Carbon Dioxide Emissions Have Already Peaked
“If greenhouse gas emissions continue to rise at current rates, then global temperatures could rise by more than 6 °C over this century.”
This familiar projection opened a short article from the Met Office this week, which went on to say that in order to have a 50/50 chance of keeping global temperature rise below 2 °C, emissions should peak within the next 10 years.
The first point could be regarded as a straw man. The phrase “If greenhouse gas emissions continue to rise at current rates” contains a very large “if” and implies tremendous future fossil fuel extraction rates of approximately three times what they are today. The reserves needed to support such rates simply do not seem to exist. The second point is more interesting though. The concept of peaking emissions is relatively new, I’ve only heard the Met Office and DECC using this expression recently.
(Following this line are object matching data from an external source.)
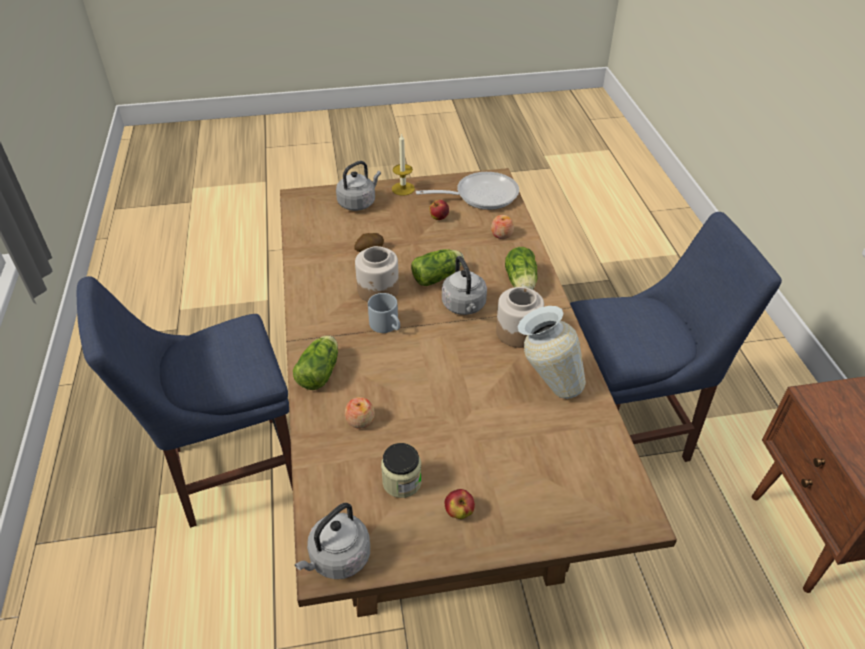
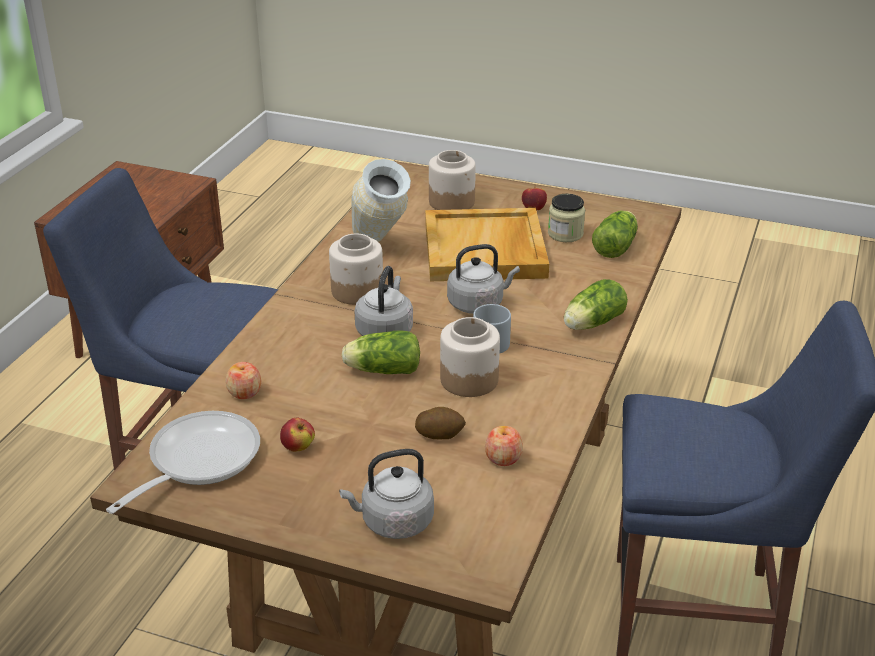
camera: 150 degrees left, 10 degrees down
(337, 559) = (642, 215): grey kettle -> grey kettle (478, 304)
(360, 420) = (574, 277): apple -> apple (503, 458)
(403, 189) = (298, 522): candle -> none
(459, 422) = (485, 250): none -> beige tray
(480, 195) = (197, 461): frying pan -> frying pan turned 105 degrees clockwise
(521, 283) = (296, 330): lettuce -> lettuce (616, 246)
(548, 485) = (452, 201): none -> jar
The climate change author Mark Lynas recently wrote about the 1.5 °C target more than 100 poorer countries are calling for at Copenhagen this week. Referring to the same Met Office study he reports that in order to have a 50/50 chance of 1.5 °C emissions have to peak around about now.
What everyone seems to be missing, at least I’ve seen no reference to it in the media, is that there is a good chance global CO2 emissions have already peaked. Anthropogenic emissions of CO2 in 2009 are likely lower than they were in 2008.
The USA is the 2nd largest emitter of CO2. The US EIA has just announced that 2009 emission are down by 6.1% on last year (EIA link). This driven mainly by a 12% fall in electricity use. Europe has experienced a similar economic downturn, it’s likely our emissions have also decreased proportionately.
Globally 36% of fossil fuel CO2 emissions are from the combustion of oil. According to this week’s publication of the IEA Oil Market Report, 2008 oil extraction was 86.2 million barrels per day but in 2009 this has fallen 1.6% to 84.9 million barrels per day. China, the world’s number one CO2 emitter does buck this trend. Whilst their electricity production was a few percent down during the first half of the year, it has since rebounded and the latest data states a 5.2% increase over the last 11 months from 2008. This isn’t enough to offset the US decline let alone global oil.
Whilst this quick analysis isn’t comprehensive I think it is enough to conclude that 2008 represents at least a local maxima in CO2 emissions. A peak. The peak in emissions we need to have a chance of 1.5 °C and good odds of limiting warming to 2 °C.
Of course this is not the result of pro-action but rather the result of the global recession. It is virtually unanimously assumed that 2010 will bring recovery and with it a pick up in emissions. The nature of this recovery seems critical to me. We’ve already taken the pain, why not take this opportunity to mark 2008 as the peak and ‘recover’ on a new trajectory?